There are also 3,600,000 cases of ulceration.

Dr. Musa Abed attributed the spread of scabies to the lack of water, “the lack of personal hygiene, and severe overcrowding, after nearly one and a half million people were displaced from northern and central Gaza and Khan Yunis to Rafah.”

Scarcity of medicines

According to Dr. Musa Abed, the suffering of the displaced is exacerbated in light of the scarcity of health centers, as “there are only two Ministry of Health centers in the shelter centers, which is not enough for this large number of displaced people.

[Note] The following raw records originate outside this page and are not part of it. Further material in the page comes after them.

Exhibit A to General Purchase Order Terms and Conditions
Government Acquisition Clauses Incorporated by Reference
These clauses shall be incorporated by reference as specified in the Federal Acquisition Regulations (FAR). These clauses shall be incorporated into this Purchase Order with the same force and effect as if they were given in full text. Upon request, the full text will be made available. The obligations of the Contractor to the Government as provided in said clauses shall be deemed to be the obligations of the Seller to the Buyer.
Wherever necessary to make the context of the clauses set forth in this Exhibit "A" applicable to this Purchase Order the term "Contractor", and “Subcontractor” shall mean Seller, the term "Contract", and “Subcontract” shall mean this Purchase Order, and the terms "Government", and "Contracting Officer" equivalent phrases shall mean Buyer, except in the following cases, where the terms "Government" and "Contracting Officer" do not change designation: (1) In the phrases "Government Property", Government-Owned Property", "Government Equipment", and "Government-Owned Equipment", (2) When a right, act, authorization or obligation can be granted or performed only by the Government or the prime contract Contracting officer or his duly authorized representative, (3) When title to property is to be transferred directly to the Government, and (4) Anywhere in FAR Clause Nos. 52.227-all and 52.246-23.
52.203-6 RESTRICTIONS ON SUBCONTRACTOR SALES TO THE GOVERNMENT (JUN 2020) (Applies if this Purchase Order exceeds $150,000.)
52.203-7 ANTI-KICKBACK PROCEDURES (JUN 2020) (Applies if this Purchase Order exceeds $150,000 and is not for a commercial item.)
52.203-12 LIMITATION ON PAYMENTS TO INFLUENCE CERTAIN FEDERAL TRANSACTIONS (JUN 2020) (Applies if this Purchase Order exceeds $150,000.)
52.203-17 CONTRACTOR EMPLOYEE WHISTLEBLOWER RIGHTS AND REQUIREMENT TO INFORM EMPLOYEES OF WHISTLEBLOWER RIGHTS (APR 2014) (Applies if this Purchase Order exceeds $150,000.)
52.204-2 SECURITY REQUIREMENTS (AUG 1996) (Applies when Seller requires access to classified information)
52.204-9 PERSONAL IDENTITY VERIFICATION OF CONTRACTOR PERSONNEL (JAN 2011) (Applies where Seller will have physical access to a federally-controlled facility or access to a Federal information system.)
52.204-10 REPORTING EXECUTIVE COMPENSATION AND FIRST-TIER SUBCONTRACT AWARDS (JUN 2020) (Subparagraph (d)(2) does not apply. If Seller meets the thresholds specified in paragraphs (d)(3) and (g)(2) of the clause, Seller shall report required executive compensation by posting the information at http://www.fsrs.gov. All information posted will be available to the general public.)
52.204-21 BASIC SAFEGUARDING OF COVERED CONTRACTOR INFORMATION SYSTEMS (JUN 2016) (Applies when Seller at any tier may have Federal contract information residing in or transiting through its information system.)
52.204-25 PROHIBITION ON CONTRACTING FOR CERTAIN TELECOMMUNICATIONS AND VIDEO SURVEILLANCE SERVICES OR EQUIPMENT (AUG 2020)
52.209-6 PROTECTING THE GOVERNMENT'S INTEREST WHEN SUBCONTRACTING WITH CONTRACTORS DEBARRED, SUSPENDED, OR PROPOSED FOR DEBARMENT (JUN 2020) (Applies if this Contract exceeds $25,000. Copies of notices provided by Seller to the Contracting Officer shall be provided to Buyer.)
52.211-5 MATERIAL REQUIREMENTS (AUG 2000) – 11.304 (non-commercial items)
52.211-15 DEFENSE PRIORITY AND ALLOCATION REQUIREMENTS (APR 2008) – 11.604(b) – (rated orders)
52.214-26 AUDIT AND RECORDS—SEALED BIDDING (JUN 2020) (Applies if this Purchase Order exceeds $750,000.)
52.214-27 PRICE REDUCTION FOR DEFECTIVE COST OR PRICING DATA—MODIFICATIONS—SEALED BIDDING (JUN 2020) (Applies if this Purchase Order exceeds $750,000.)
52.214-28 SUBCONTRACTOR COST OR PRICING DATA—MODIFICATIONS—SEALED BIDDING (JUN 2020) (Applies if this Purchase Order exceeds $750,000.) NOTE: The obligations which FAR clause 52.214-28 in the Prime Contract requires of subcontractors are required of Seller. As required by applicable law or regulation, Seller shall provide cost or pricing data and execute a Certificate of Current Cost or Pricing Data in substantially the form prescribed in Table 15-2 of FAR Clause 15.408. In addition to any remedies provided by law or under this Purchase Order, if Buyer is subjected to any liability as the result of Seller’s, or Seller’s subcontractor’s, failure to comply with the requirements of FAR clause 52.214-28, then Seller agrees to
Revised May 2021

In general, it can be said that the health service is not available to the Palestinian citizen.”

He added: “Many trucks come through the Rafah crossing, but the medicines we receive are only sufficient for 20 percent of our needs in these circumstances. Primary health care medicines are very scarce, especially medicines for scabies, lice, respiratory system, and diarrhea.”

There are also diseases that have not been diagnosed due to the lack of laboratory tests.

The Ministry of Health in Gaza contacted some UN institutions to provide medicines, and some of them were provided “within the minimum limits,” according to Dr. Musa Abed.

Dr. Adel says that he appealed to all relief institutions to support the health sector and bring vaccinations, medicines and medical devices in large quantities and urgently into Gaza.